- What is needed
Express everything in the data from the line containing "Я создал это" down to the line containing "They usually only" as a JSON list of strings, one string per line, with blank lines left out. Leave the pictures out of your answer.

─── Dataset ───

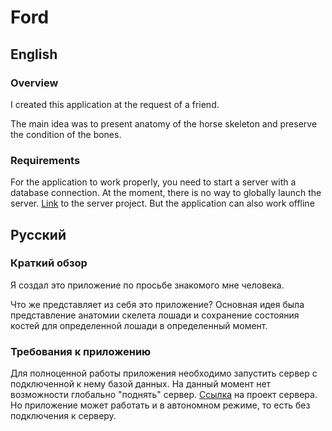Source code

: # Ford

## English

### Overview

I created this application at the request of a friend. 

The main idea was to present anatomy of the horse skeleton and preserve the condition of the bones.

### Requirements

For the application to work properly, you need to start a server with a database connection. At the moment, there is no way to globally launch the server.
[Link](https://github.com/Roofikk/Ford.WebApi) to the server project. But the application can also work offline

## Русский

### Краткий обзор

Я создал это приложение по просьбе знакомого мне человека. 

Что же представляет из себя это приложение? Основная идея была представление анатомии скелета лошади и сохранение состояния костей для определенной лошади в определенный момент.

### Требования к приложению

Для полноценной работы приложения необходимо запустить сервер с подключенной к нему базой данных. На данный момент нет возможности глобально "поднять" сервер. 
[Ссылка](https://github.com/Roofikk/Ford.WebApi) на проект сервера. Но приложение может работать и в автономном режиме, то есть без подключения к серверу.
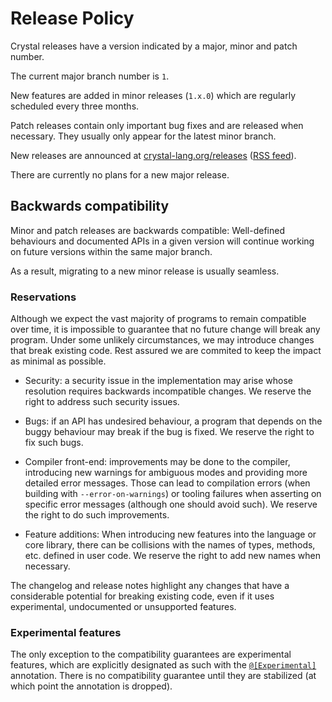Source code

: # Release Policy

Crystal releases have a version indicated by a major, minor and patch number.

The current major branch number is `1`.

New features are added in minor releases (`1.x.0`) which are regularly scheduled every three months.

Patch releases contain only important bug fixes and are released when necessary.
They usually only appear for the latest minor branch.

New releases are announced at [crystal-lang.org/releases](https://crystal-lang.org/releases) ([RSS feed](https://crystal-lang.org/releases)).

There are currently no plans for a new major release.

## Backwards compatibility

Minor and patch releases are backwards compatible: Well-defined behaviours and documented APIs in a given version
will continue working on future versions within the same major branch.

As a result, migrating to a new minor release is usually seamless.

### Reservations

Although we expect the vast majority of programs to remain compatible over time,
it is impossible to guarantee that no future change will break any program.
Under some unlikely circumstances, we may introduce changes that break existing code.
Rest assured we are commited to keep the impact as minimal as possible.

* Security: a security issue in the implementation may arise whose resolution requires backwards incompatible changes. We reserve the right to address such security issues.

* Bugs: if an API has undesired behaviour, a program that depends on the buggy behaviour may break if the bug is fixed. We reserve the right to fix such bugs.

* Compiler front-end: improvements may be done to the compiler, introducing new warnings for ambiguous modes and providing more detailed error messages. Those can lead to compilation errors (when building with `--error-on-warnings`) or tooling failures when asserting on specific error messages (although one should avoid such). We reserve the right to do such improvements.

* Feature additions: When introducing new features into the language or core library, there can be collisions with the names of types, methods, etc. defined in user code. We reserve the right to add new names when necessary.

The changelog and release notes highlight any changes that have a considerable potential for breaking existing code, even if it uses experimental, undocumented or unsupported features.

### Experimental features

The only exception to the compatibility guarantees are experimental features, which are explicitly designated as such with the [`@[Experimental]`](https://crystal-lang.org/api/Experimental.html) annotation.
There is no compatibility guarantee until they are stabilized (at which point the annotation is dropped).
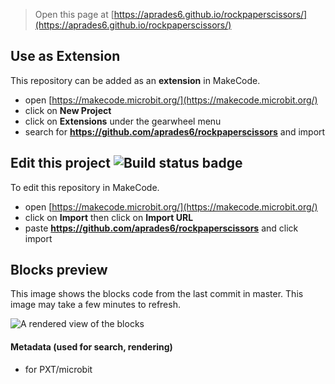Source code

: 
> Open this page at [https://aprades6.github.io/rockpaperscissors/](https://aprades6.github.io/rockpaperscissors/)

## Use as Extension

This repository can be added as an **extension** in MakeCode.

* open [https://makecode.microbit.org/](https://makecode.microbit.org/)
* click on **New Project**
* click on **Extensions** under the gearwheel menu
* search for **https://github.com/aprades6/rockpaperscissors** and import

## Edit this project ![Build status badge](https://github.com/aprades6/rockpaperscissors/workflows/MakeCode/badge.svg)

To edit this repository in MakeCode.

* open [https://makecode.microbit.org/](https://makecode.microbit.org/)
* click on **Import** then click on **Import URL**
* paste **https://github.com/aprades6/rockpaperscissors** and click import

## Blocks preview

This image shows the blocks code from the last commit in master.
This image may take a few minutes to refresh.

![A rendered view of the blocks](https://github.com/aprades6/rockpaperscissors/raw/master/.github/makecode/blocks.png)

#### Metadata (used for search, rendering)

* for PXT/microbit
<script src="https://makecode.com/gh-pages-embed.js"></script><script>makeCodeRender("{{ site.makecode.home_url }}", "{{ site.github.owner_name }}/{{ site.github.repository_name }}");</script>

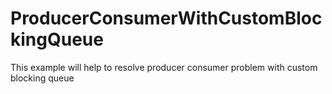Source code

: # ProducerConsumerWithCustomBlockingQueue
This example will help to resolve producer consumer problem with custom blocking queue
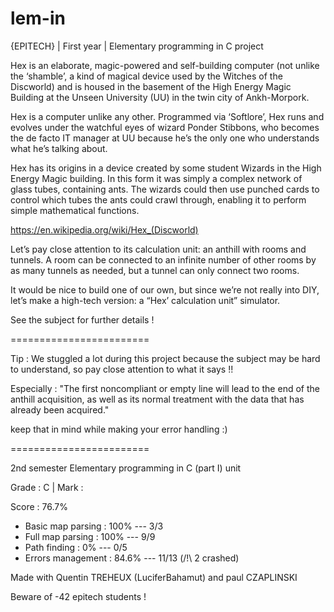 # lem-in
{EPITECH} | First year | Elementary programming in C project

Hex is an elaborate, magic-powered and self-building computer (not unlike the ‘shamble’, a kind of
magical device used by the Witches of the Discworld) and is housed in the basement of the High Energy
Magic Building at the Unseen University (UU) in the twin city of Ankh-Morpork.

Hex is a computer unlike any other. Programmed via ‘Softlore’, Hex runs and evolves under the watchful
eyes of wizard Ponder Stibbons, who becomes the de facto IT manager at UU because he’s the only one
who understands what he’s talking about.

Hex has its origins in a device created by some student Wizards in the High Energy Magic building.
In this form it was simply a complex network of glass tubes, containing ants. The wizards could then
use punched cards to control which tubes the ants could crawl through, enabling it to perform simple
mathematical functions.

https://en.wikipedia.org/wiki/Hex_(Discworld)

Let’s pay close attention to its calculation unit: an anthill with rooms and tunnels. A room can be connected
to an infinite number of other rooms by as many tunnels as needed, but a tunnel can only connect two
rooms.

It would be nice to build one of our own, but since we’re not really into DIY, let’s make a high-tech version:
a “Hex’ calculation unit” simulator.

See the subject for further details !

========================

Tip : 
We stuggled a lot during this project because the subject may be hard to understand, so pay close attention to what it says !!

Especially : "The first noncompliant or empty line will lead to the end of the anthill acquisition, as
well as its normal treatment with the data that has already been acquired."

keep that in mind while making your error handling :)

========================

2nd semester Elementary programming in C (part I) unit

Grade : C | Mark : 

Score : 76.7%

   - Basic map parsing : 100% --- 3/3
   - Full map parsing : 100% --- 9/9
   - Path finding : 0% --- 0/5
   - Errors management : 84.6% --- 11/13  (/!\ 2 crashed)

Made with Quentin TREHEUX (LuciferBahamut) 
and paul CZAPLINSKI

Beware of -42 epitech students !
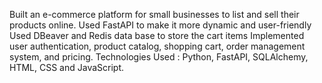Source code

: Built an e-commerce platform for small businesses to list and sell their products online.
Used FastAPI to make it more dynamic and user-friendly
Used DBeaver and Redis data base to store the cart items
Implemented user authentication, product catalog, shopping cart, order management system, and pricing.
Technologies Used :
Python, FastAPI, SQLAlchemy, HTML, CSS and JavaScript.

───

- Result of this exercise
[
  "Я создал это приложение по просьбе знакомого мне человека. ",
  "Что же представляет из себя это приложение? Основная идея была представление анатомии скелета лошади и сохранение состояния костей для определенной лошади в определенный момент.",
  "### Требования к приложению",
  "Для полноценной работы приложения необходимо запустить сервер с подключенной к нему базой данных. На данный момент нет возможности глобально \"поднять\" сервер. ",
  "[Ссылка](https://github.com/Roofikk/Ford.WebApi) на проект сервера. Но приложение может работать и в автономном режиме, то есть без подключения к серверу.",
  "Source code",
  ": # Release Policy",
  "Crystal releases have a version indicated by a major, minor and patch number.",
  "The current major branch number is `1`.",
  "New features are added in minor releases (`1.x.0`) which are regularly scheduled every three months.",
  "Patch releases contain only important bug fixes and are released when necessary.",
  "They usually only appear for the latest minor branch."
]